"To suggest that 'ulterior objectives' and 'clever strategy' can sway these eminent names in undertaking their fiduciary duties and discharging the duties mandated by the statute as independent directors is absolutely astonishing and really speaks to how low Tata Sons has unfortunately stooped in their public statements," a statement from his office said, in a rebuttal to the recent actions of Tata Sons.
The statement is a rebuttal to a 9-page open letter issued by Tata Sons in which it had accused Mistry of "trying to gain control of Indian Hotels Company, whose independent directors had sided with the former chairman of Tata Sons.
"He (Mistry) has cleverly ensured over these years that he would be the only Tata Sons representative on the board of IHCL in order to frustrate Tata Sons' ability to exercise influence and control on IHCL," the Tata Sons letter had said.
In its letter, Tata Sons had also alleged that Mistry was trying to gain control of the group's main companies and regretted its decision to appoint him as chairman four years ago.
It had said the structure of the group has been "consciously dismantled so that now the operating companies are drifting farther away from the promoter company and their major shareholder".
Mistry retorted back at this today, saying these suggestions are "furthest from the truth" and added that changing the board structure was part of a plan to alter the corporate governance practices with an aim to make the salt-to-software group's companies run independently.
This was done to protect the interests of of all stakeholders, employees, and minority shareholders, he said, adding that it was a case of placing responsibility "where it should lie".
"...Between Tata Trusts, Tata Sons and the Tata operating
companies, there was a need to be compliant with the law relating to insider trading by ensuring communication of unpublished price sensitive information strictly on a need to know basis," Mistry said.

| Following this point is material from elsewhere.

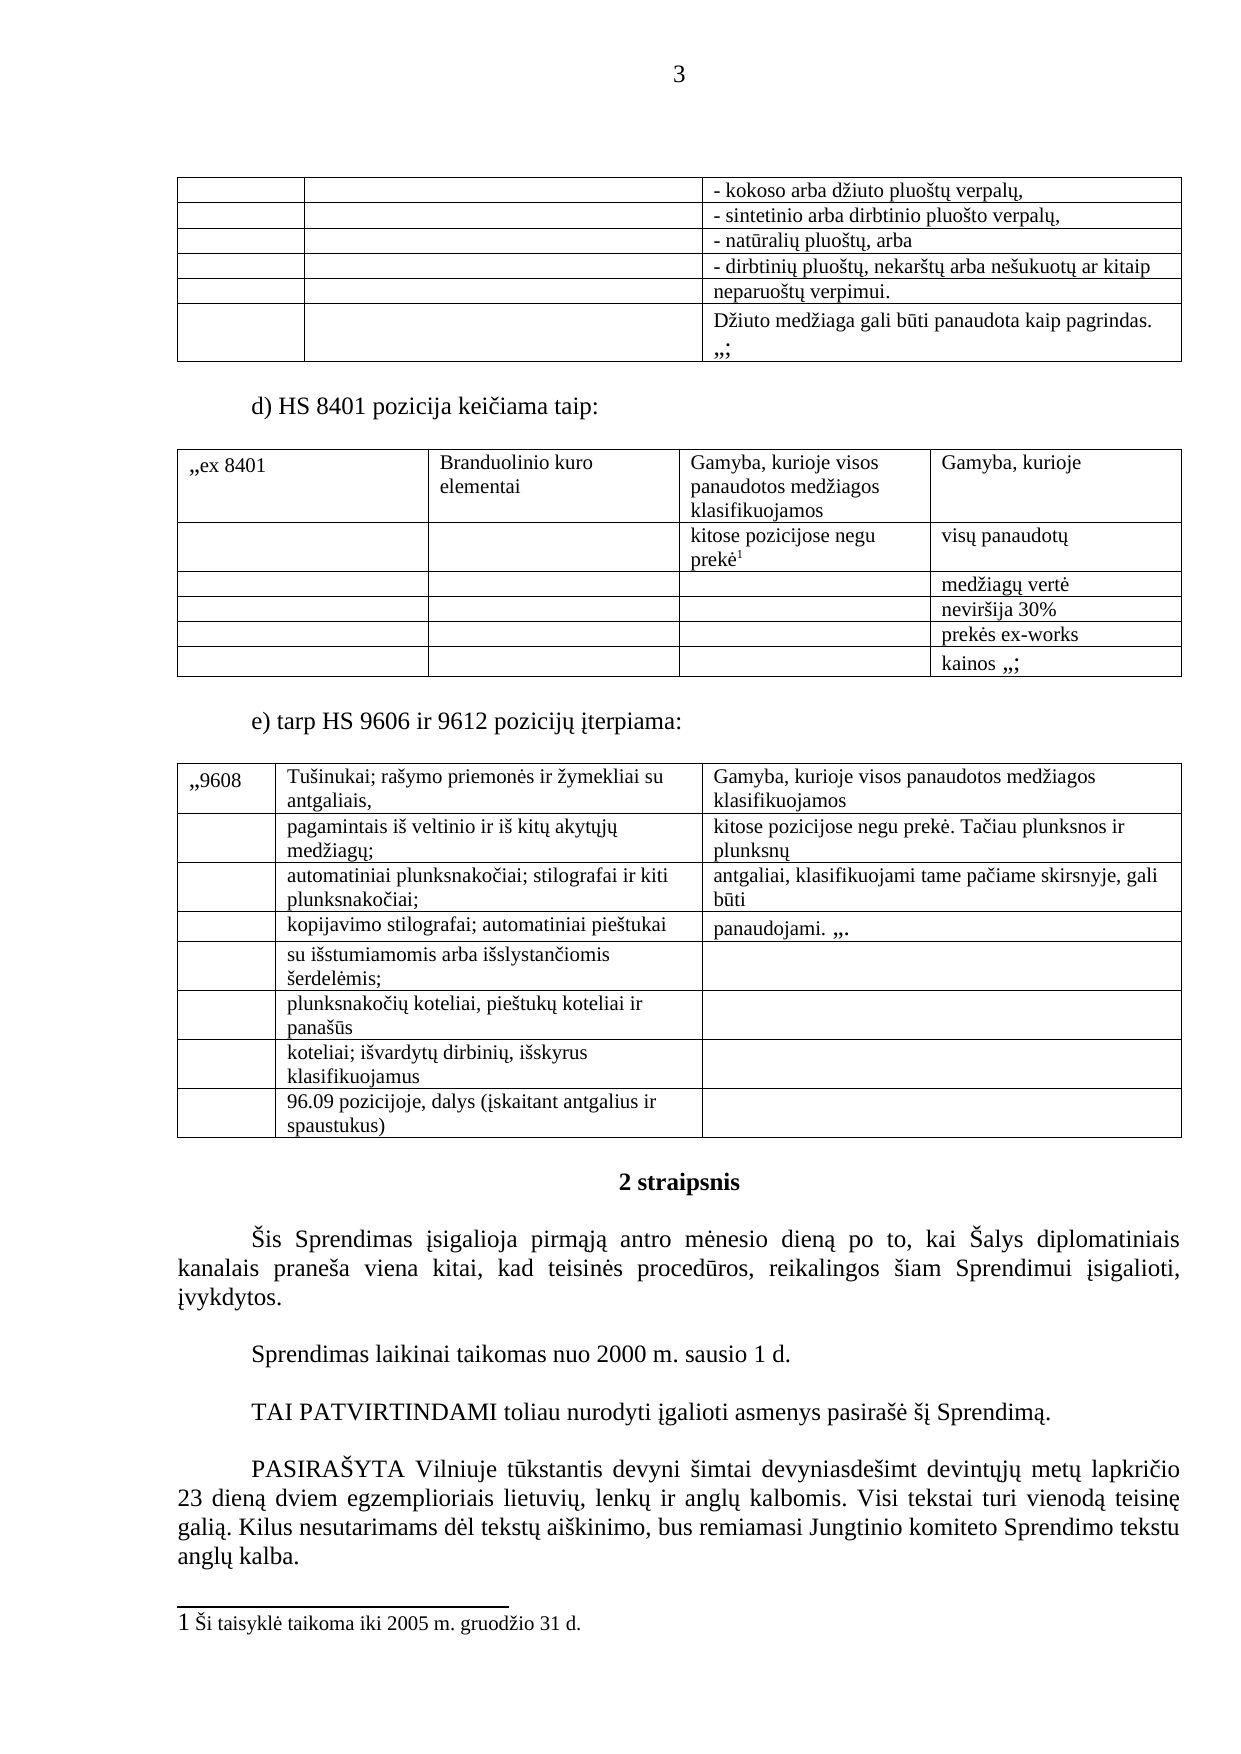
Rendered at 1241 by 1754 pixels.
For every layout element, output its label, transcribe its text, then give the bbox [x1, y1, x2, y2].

text 2 straipsnis [177, 1167, 1181, 1196]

It said that under the existing laws, the independent directors are required to bring "independent judgement" on issues of strategy, performance, risk management, resources, key appointments and standards of conduct, and safeguard the interests of all stakeholders, especially minority shareholders.
It acknowledged that in both IHCL and Tata Chemicals, the independent directors were unanimous in their support of him as the chairman and claimed that this is a "reflection of Mistry's conduct as chairman in upholding the highest standards of corporate governance".
As against the earlier practice of all the board members being internal members of the group, Mistry's statement said now the requirement is to have 30 per cent Trust nominees and 30 per cent independent directors.
"The corporate governance framework in India has considerably tightened in recent times with more stringent rules with respect to independence of directors, female directors, board evaluation, and so on. To meet this increased scrutiny, several new policies and frameworks were developed at the group centre and deployed across operating companies," it said.